▸ **Things to do**
a – In the hopper-cutting thread, about how many times did the hopper need to be rotated against the vibra cutter to cut it?
b – Please continue the hopper-cutting thread from its final post onward.

▸ **Document passage**

>>>>

# Hopper chop



## jimbojohn55 (Jan 15, 2016)

Catching up with some post pav orders -

Cutting down polycarbonate hoppers has always been problematic - in the past ive tried both -

Using a Dremil with their crappy cutting disks - (result a wobbly line and a long long time)

Using a bandsaw (kinda works but problematic having a 8" blade showing and a circular item that wants to rotate)

So my thought was to hold a vibra cutter (its a real thing looks it up, actually dont) - anyway fitted with a half round fine blade and clamped to a paint pot at the right height on the bench with gaffer tape and one hand while rotating the hopper -looks very Heath Robinson, what could go wrong - actually nothing needed to rotate the hopper about 10 times but it was a lot easier and quicker than the other methods and the result was a clean cut - you of course get the melted plastic swarf but that cleans off with a chisel then a quick sand on the sanding disk or by hand if you don't have one - everyone has one don't they? - and a perfect chopped hopper - I did buff the edge a bit as well just to get rid of any sharp edges.


----------



## jimbojohn55 (Jan 15, 2016)

The mythos hopper is tricky to cut down to a reasonable size as its got a curved top , however ive found a way to keep it level and just tried cutting it down using the paint pot vibra cutter method above and its worked a treat with a very level cut all the way round, I had a piece of Elm left which i stained down with walnut, the results quite pleasing, I now have a reliable way cut these down, takes me about 4-5 hours to make one and the wood varies by price depending on type if anyone is still keen to get theirs chopped.

<<<<

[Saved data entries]
>>>>

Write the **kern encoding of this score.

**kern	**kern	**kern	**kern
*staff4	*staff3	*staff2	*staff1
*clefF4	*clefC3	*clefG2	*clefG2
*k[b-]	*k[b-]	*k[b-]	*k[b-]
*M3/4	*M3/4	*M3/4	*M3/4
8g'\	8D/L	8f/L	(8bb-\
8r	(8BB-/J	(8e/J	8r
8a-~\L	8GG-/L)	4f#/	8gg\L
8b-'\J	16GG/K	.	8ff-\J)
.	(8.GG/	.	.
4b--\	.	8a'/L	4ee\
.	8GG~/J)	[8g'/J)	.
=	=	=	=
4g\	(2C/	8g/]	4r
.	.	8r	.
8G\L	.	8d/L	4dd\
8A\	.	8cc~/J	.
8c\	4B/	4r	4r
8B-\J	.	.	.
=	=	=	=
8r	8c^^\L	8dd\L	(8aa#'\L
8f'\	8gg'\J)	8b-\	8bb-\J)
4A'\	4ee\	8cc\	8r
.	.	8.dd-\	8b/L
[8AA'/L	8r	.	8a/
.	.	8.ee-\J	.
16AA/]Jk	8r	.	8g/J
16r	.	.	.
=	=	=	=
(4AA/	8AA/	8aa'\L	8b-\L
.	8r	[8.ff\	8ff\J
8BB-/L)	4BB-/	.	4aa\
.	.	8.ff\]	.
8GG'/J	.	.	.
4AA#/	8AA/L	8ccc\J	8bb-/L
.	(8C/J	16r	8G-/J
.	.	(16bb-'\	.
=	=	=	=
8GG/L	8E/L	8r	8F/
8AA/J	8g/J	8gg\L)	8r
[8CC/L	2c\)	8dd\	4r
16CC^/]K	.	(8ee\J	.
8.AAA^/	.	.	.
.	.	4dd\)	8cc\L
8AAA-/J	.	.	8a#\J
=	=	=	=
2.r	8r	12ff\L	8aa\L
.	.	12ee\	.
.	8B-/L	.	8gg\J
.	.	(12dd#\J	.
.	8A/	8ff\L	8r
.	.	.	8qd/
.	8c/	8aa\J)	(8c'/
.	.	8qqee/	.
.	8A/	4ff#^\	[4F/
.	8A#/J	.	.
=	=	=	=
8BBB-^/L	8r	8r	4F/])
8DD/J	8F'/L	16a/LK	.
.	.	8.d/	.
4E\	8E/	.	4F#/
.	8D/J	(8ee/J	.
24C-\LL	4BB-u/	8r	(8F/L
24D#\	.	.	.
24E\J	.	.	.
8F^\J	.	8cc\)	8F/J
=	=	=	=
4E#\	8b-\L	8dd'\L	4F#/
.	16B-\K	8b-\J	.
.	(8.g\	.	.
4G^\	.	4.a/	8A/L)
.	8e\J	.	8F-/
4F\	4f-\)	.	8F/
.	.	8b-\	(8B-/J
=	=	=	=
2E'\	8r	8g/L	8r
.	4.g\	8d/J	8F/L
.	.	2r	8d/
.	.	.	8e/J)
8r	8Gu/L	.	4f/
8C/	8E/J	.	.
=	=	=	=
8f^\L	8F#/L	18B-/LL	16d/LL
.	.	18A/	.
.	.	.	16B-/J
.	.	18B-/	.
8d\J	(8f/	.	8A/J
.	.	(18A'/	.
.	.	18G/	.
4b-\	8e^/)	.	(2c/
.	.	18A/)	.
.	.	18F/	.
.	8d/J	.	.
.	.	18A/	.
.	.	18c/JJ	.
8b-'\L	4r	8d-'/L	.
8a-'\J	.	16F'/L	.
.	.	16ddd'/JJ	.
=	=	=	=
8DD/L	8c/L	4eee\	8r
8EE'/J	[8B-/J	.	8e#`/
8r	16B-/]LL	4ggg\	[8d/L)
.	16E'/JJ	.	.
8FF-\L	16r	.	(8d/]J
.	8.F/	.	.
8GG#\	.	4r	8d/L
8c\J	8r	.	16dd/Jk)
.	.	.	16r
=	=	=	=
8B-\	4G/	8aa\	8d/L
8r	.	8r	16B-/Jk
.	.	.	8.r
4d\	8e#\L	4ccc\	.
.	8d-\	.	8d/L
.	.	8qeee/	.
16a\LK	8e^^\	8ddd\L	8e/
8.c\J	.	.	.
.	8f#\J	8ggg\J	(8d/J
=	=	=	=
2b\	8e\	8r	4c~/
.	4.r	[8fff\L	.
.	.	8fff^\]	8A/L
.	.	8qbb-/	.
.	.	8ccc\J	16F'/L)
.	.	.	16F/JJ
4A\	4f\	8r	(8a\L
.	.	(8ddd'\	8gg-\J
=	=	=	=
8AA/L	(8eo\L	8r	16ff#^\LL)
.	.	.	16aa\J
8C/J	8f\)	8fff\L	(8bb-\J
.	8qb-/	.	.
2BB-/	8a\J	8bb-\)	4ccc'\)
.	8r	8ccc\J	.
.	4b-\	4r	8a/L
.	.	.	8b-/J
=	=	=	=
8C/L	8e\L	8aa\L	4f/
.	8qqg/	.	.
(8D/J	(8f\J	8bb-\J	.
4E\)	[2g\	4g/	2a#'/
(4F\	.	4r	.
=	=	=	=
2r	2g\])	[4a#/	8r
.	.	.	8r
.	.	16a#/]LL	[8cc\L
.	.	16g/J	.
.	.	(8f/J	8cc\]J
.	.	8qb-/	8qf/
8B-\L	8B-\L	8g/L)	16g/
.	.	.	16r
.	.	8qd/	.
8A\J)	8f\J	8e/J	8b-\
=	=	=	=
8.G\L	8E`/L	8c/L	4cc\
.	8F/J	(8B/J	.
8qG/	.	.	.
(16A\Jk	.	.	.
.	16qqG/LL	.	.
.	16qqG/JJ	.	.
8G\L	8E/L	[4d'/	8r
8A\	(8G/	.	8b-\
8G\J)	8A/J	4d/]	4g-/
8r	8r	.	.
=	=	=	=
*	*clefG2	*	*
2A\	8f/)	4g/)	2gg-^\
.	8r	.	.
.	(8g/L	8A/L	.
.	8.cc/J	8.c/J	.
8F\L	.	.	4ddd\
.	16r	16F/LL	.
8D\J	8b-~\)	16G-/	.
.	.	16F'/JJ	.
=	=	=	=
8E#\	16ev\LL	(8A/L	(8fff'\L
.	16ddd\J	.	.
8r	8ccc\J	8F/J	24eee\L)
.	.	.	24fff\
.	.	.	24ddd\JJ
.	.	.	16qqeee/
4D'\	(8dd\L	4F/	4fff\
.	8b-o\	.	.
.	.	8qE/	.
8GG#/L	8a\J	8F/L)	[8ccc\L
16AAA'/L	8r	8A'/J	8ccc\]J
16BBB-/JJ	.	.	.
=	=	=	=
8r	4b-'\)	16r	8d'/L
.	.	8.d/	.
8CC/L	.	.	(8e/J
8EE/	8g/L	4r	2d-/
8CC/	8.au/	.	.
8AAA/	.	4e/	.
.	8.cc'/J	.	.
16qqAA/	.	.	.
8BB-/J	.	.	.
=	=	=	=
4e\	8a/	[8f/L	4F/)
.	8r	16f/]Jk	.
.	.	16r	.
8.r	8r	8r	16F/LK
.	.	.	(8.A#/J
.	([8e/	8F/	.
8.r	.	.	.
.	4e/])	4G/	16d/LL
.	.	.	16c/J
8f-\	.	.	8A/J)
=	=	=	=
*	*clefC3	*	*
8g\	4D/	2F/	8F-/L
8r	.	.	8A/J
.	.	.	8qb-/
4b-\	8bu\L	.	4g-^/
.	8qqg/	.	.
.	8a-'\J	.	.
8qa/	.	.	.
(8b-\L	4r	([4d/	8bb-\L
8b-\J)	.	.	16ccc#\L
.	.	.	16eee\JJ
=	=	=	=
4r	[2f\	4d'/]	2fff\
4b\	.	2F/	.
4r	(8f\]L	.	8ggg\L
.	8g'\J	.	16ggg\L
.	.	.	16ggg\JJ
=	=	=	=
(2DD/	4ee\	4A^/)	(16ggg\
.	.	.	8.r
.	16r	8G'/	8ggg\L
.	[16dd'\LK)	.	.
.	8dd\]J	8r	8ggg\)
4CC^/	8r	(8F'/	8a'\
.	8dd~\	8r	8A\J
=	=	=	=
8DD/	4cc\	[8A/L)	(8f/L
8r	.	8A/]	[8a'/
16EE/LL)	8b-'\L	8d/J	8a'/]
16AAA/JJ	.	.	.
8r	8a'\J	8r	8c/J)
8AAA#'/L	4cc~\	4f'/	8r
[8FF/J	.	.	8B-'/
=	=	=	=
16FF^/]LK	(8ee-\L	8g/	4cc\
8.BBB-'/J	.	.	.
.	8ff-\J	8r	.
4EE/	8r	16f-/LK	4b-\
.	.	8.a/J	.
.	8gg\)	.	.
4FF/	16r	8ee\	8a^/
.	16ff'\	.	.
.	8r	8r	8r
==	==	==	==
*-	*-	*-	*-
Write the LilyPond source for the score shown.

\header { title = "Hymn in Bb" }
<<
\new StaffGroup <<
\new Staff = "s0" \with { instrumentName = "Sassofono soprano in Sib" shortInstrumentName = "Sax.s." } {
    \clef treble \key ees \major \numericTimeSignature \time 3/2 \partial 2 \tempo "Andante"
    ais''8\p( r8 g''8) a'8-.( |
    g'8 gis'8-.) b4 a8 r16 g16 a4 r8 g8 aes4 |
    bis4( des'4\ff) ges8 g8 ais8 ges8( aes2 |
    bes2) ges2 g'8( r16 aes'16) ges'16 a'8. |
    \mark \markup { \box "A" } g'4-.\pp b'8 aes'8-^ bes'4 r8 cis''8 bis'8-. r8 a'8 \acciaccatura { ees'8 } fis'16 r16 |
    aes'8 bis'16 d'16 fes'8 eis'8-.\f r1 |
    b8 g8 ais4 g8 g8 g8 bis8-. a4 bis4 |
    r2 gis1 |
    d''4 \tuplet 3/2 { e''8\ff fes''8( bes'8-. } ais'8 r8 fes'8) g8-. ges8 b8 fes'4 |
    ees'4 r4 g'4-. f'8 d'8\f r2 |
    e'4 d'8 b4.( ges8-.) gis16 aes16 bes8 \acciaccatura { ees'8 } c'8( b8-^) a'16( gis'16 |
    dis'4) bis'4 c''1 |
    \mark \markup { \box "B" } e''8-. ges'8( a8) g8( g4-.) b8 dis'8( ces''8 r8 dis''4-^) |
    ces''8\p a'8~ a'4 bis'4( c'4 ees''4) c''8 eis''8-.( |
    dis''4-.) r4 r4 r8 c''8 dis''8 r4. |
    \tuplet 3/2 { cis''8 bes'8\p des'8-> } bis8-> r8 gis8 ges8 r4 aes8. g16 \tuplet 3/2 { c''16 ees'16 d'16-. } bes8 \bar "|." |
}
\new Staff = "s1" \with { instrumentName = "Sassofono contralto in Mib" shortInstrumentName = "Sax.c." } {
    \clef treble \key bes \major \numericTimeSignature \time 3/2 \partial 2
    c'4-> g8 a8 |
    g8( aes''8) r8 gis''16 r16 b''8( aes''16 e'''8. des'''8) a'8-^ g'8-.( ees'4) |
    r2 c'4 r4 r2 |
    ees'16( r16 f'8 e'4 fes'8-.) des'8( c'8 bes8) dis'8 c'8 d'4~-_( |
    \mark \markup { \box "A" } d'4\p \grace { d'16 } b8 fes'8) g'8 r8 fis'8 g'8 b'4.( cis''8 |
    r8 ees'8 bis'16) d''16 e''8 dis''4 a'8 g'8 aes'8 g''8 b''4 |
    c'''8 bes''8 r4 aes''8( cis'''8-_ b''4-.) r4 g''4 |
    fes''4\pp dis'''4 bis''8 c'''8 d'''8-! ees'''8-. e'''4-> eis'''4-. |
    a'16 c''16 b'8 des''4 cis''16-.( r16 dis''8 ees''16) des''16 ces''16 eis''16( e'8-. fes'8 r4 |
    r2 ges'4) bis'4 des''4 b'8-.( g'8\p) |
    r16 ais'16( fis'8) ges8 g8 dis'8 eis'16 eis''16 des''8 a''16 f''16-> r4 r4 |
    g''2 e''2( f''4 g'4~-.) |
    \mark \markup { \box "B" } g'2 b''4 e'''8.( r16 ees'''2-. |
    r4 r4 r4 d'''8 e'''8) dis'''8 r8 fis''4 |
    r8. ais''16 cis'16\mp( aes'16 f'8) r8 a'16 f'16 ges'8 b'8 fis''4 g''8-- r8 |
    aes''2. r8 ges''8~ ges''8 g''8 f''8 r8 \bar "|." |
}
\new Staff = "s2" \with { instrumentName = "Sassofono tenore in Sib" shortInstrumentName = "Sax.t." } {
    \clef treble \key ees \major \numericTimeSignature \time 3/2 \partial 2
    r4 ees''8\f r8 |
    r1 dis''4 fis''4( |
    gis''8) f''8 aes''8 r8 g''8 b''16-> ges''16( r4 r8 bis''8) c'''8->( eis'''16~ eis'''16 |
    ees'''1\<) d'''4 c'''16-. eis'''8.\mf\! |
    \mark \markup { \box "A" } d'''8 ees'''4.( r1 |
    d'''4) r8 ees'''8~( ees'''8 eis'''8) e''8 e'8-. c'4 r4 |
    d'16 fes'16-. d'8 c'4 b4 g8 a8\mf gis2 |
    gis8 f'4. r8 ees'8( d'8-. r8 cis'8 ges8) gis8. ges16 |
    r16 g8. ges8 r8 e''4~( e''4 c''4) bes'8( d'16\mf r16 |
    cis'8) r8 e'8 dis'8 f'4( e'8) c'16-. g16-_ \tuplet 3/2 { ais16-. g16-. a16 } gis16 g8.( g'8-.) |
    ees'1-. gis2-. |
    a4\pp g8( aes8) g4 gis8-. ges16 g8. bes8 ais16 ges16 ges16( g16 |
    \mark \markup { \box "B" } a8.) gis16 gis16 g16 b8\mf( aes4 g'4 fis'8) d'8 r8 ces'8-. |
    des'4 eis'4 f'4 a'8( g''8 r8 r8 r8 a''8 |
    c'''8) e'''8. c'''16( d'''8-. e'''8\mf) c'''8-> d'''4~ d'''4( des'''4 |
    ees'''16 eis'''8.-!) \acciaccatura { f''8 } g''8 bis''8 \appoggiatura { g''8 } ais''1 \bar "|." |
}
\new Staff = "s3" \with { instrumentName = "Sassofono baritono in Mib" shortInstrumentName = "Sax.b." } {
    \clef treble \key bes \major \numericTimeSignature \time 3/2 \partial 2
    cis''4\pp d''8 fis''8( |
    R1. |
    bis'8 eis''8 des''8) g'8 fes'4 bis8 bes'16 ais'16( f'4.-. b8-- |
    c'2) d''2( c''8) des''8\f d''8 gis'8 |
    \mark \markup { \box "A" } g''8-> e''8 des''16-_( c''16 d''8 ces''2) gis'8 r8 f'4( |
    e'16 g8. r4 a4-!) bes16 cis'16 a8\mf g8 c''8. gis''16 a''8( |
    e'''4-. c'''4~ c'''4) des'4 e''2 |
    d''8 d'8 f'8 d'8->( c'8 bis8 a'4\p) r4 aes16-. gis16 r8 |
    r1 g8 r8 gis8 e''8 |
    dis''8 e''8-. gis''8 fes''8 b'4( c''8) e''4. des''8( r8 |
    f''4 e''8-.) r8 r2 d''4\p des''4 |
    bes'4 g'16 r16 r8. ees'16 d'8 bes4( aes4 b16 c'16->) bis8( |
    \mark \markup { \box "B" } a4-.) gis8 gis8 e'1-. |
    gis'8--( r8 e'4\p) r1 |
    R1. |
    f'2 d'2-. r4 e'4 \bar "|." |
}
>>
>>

<<<<

▸ **The answers**
a – About 10 times.

b –
----------



## Thecatlinux (Mar 10, 2014)

Really nice wooden lid , love it


----------



## Hasi (Dec 27, 2017)

Haha, love this Multi-cutter/tape/paint pot setup - looks very much like I would've done it! Did it take you long to come up with that?

I find me wandering about the workshop for hours ...until I believe to have solved the riddle of how I could compensate for not having a CNC milling machine, this time.









There must be a reason why they always make tools as un-clampable as possible...


----------



## Hasi (Dec 27, 2017)

As for the result, it is terrific!

Wood adds so much warmth to a machine









May I ask... what are the benefits of a hopper chop? Is it about fitting it underneath some wall cupboard; making it more accessible/easier to quick-clean; does a wooden lid have vibration/noise reducing functionailty, does it seal better, or take up odours?


----------



## jimbojohn55 (Jan 15, 2016)

Hasi said:


> Haha, love this Multi-cutter/tape/paint pot setup - looks very much like I would've done it! Did it take you long to come up with that?
> 
> I find me wandering about the workshop for hours ...until I believe to have solved the riddle of how I could compensate for not having a CNC milling machine, this time.
> 
> ...


to be fair to Bosh pro cutters have a flat surface under them- think i need to make a tool for the tool as it isn't going to be available off the shelf -haha


----------



## jimbojohn55 (Jan 15, 2016)

Hasi said:


> As for the result, it is terrific!
> 
> Wood adds so much warmth to a machine
> 
> ...


They tame a commercial machine, and for many it will enable them to fit under the cupboard.

The wood does reduce noise, -well abit. because they do seal better than the plastic lids

vibration - i suppose they do help a little.

As for the aesthetic - they look and fit better than the cheap plastic lids, there is something about the combination of wood and metal that lends a quality to the machine.


----------



## Hasi (Dec 27, 2017)

jimbojohn55 said:


> to be fair to Bosh pro cutters have a flat surface under them- think i need to make a tool for the tool as it isn't going to be available off the shelf -haha




















I have one of those - stupid enough, to the rear the battery sticks out underneath and the power switch is located above... no holy grail of cutters here. So either way, one may end up using the tool to make a tool for the tool







couldn't be any simpler than that!


----------



## coffeechap (Apr 5, 2012)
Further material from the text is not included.